Exercise: Would you update the records, starting at the beginning and ending at the line containing "picture [14, 0, 1639, 931]", so that "bounding box" becomes "enclosing rectangle" and nothing else changes? Return only those lines.

══════════

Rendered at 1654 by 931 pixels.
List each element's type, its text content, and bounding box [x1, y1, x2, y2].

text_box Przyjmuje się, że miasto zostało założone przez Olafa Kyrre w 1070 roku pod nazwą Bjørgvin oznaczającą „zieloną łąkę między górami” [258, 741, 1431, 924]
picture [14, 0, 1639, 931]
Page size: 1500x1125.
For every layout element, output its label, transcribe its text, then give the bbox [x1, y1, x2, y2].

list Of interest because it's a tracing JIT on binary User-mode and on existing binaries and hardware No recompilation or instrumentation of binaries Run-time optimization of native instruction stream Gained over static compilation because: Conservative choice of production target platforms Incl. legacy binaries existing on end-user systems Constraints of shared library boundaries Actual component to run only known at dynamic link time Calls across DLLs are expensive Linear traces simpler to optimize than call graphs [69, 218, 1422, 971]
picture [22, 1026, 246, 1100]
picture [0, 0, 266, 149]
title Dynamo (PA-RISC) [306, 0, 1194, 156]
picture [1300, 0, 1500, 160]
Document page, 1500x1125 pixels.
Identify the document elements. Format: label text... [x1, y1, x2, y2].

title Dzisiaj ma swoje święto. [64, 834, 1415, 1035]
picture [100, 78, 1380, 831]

══════════

The completed task:
Rendered at 1654 by 931 pixels.
List each element's type, its text content, and enclosing rectangle [x1, y1, x2, y2].

text_box Przyjmuje się, że miasto zostało założone przez Olafa Kyrre w 1070 roku pod nazwą Bjørgvin oznaczającą „zieloną łąkę między górami” [258, 741, 1431, 924]
picture [14, 0, 1639, 931]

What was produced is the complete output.